L’hôpital de Granville est un établissement public local. Même si le lien avec la commune s’est distancé, il reste un acteur majeur du territoire communal car il est aussi l’un des plus gros employeurs de la ville.
Comme pour tout hôpital public, des élus locaux qui représentent les collectivités siègent à son conseil de surveillance.
Compte tenu de sa bi-localisation sur Avranches et Granville, la présidence de cette instance revient traditionnellement aux maires des deux villes qui l’occupent par alternance.
Certes, le pouvoir du président du conseil de surveillance reste limité mais son rôle ne doit pas être négligé car l’hôpital interagit avec la vie de la ville.

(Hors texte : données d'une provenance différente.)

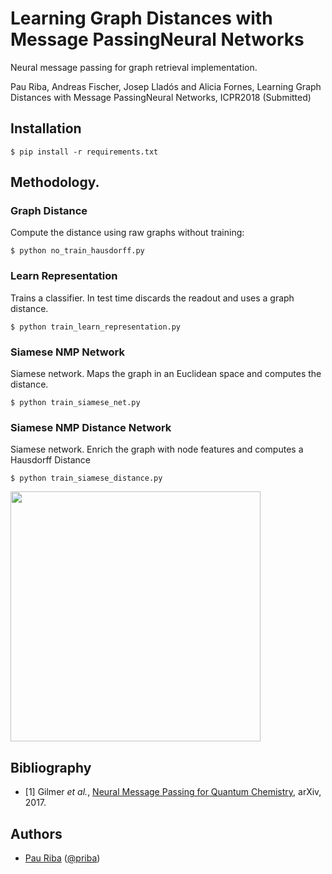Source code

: # Learning Graph Distances with Message PassingNeural Networks

Neural message passing for graph retrieval implementation.

Pau Riba, Andreas Fischer, Josep Lladós and Alicia Fornes, Learning Graph Distances with Message PassingNeural Networks, ICPR2018 (Submitted)

## Installation

    $ pip install -r requirements.txt

## Methodology.

### Graph Distance

Compute the distance using raw graphs without training:

    $ python no_train_hausdorff.py

### Learn Representation

Trains a classifier. In test time discards the readout and uses a graph distance.

    $ python train_learn_representation.py

### Siamese NMP Network

Siamese network. Maps the graph in an Euclidean space and computes the distance.

    $ python train_siamese_net.py


### Siamese NMP Distance Network

Siamese network. Enrich the graph with node features and computes a Hausdorff Distance

    $ python train_siamese_distance.py        

<img src="https://github.com/priba/siamese_ged/blob/master/readme_plots/pipeline.png" width="400">

## Bibliography
- [1] Gilmer *et al.*, [Neural Message Passing for Quantum Chemistry](https://arxiv.org/pdf/1704.01212.pdf), arXiv, 2017.

## Authors

* [Pau Riba](http://www.cvc.uab.es/people/priba/) ([@priba](https://github.com/priba))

Un maire qui préside le conseil de surveillance de l’hôpital peut légitimement interpeller les pouvoirs publics puisque le conseil de surveillance a pour mission de déterminer l’orientation stratégique de l’hôpital.
En 2016, Madame le Maire de Granville n’a plus voulu siéger comme présidente du conseil de surveillance. Cette décision peut être aujourd’hui dommageable pour notre ville car l’avenir de l’hôpital est incertain.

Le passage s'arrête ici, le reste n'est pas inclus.